Treatment of Pain in Small Fiber Neuropathy
Treatment of any underlying causative etiology of a small fiber neuropathy is likely to be the most effective treatment of pain, when possible. Many cases of small fiber neuropathy will remain idiopathic, or will still require treatment of pain. There is very limited evidence for specific medications in the treatment of pain from small fiber neuropathies. Most clinical studies have examined drugs in the treatment of many neuropathic pain syndromes (such as postherpetic neuralgia and painful diabetic neuropathy). In some trials, the spectrum of neuropathic pain can be broad and include diagnoses such as central neuropathic pain, radiculopathy, or carpal tunnel syndrome. These disorders may respond to treatment differently than pain from small fiber neuropathy. This is a challenge when developing treatment recommendations for small nerve fiber pain because comparative effectiveness across different pain states is not known.
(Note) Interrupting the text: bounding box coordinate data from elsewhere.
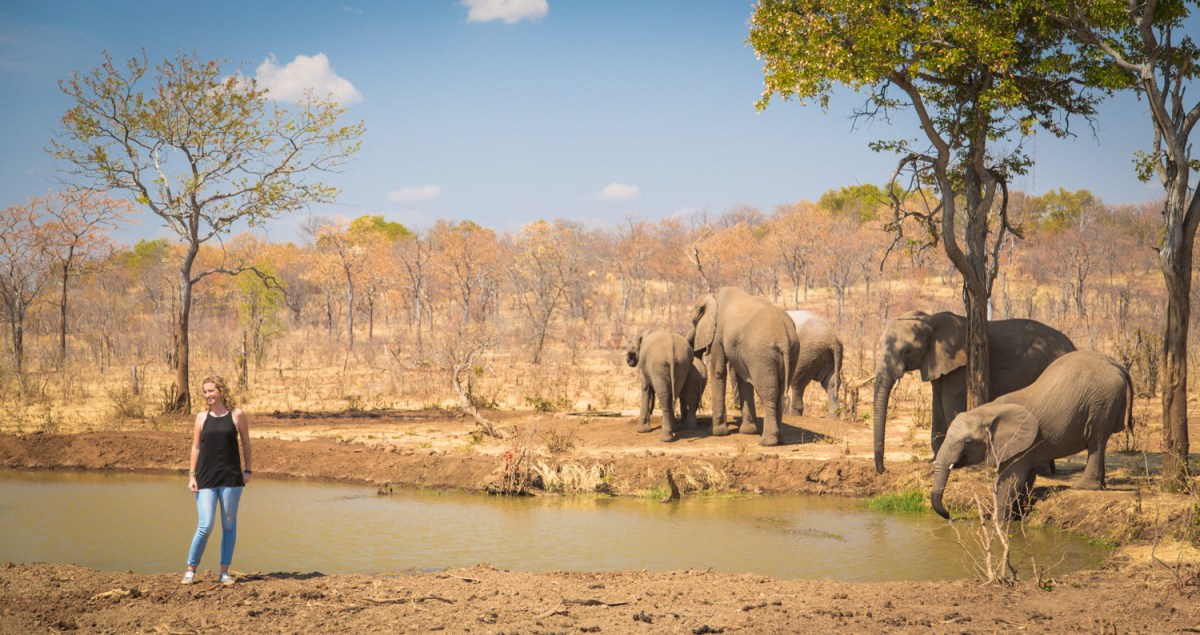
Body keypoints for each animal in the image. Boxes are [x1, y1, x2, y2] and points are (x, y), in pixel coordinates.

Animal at [688, 287, 799, 446]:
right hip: (791, 353)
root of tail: (783, 335)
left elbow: (718, 371)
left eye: (693, 320)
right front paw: (747, 431)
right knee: (779, 391)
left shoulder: (718, 333)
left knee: (769, 393)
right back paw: (780, 440)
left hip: (763, 355)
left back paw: (767, 442)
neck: (713, 296)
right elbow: (743, 379)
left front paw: (716, 433)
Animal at [873, 311, 1076, 473]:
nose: (883, 470)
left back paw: (1043, 470)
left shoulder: (960, 367)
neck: (930, 319)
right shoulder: (938, 364)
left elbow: (949, 402)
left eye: (907, 351)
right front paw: (934, 460)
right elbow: (937, 404)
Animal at [930, 350, 1133, 520]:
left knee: (1096, 440)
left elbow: (1011, 481)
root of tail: (1118, 365)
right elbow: (1026, 479)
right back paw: (1101, 485)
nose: (949, 515)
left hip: (1102, 401)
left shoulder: (1017, 445)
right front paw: (1015, 516)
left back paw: (1083, 487)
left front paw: (997, 522)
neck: (988, 410)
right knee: (1100, 441)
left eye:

This issue is further complicated by evidence suggesting that some diseases causing neuropathic pain respond differently to the same medications. Neither HIV nor chemotherapy-related neuropathic pain respond to treatments that are effective for other forms of neuropathic pain. It is unclear if these discrepancies are methodological or due to differences in the underlying disease state. In addition, head-to-head trials of medications and long-term outcome data for small fiber neuropathies are lacking. When possible, disease-specific treatment guidelines should be selected for management of pain in small fiber neuropathy (eg, diabetes, HIV, or chemotherapy).In patients with idiopathic small nerve fiber neuropathy pain physicians must select treatments based on evidence of safety, efficacy in other neuropathic conditions, tolerability, drug interactions, comorbid conditions, and cost [42]. There are a number of recent consensus guidelines for the treatment of neuropathic pain [43, 44, 45•, 46, 47 48••]. None of the guidelines specifically examine treatment of pain secondary to small fiber neuropathy. Several provide recommendations based on patterns of pain or underlying disease. Most of these guidelines are based on reviews of available randomized clinical trials published in MEDLINE and the Cochrane database, although some used additional resources. The criteria used to establish the guidelines varied somewhat, although all used randomized control trials. Other variables such as safety, efficacy, tolerability, number needed to treat (NNT), side-effect profile, comorbid conditions, effect on quality of life, cost and, ease of use also were considered. Certain guidelines also addressed population-specific issues such as availability and genetic features. These guidelines were published between 2006 and 2010; the older publications do not include the most recent trials. There is significant agreement about medications among these recommendations, although classifications of first-, second-, and third-line agents vary. Table 1 highlights the recommendations of these recent guidelines and consensus statements [43, 44, 45•, 46, 48••].